How many profiles exist? (owner, fae_self, guests)
Embedding dimensions for each profile
Consistency score
Any dimension mismatches with current encoder?

5. Scheduler & Awareness

scheduler_list

Report:

Are camera presence checks running?
Are screen activity checks running?
Is overnight research enabled?
Is enhanced morning briefing enabled?
Any tasks in error state?

6. Memory Health

Report from context:

Approximate record count
Last digest time
Entity graph status (persons/orgs/locations)
Is embedding backfill complete?

7. Security & Permissions

bash "tail -10 ~/Library/Application\\ Support/fae/security-events.jsonl 2>/dev/null || echo 'No security log'"
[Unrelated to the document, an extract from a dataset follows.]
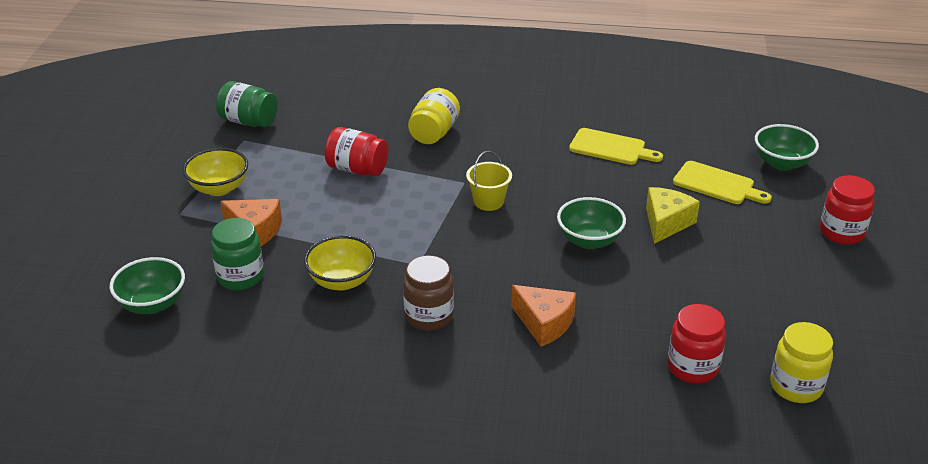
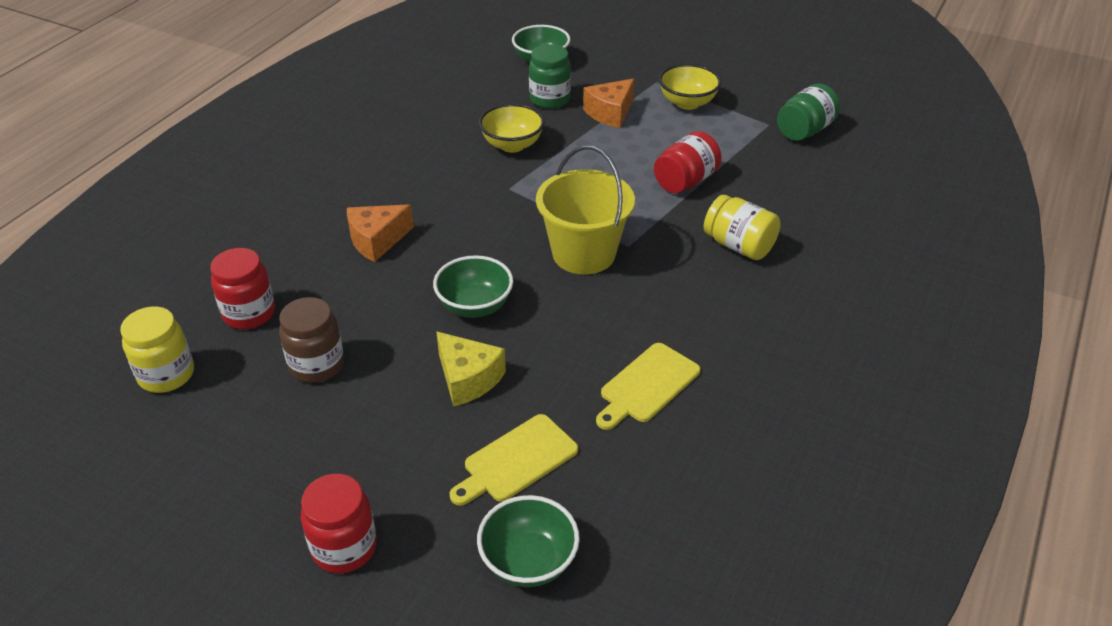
camera: 110 degrees right, 5 degrees up
brown jar [403,255,454,331] -> brown jar moved to [279,297,344,383]
yellow bucket [466,151,512,211] -> yellow bucket [536,145,635,275], size x1.83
Report: Recent security events. Flag any errors.

Check macOS permissions:

Microphone access
Camera access
Screen Recording
Accessibility (for computer use tools)

8. Summary Report

Structure your spoken summary as:

"Here's my full diagnostic report:"

Machine: [model, chip, RAM]
Models loaded: List each with status (✓ loaded / ⚠ fallback / ✗ missing)
- STT: [status]
- LLM: [model name, context size]
- TTS: [status, voice]
- Speaker: [encoder type, dimension] — flag if mel-spectral
- VLM: [status]
- VAD: [status]
- Keyword: [status]
- Embedding: [status]
Audio: [VP on/off, Voice Isolation on/off, noise gate active]
Voice identity: [owner enrolled, profile health, dimension match]
Issues found: List each with severity and fix
Recommendations: What the user should do

Common Fixes to Suggest

Issue	Fix
Mel-spectral fallback	"WeSpeaker model not loading — update to latest version or reinstall"
Dimension mismatch	"Re-enroll your voice — tap the enrollment banner"
No owner profile	"I need to learn your voice — tap 'Let me get to know you'"
Low disk space	"Free up disk space — I need room for model downloads"
Voice Isolation off	"Switch to Voice Isolation in Control Center for cleaner audio"
VP disabled (dev mode)	"You're in dev mode — Voice Processing is disabled for testing"
Stale scheduler tasks	"Some background tasks haven't run — try restarting me"

End with: "That's the full picture. Let me know if you want me to dig deeper into anything."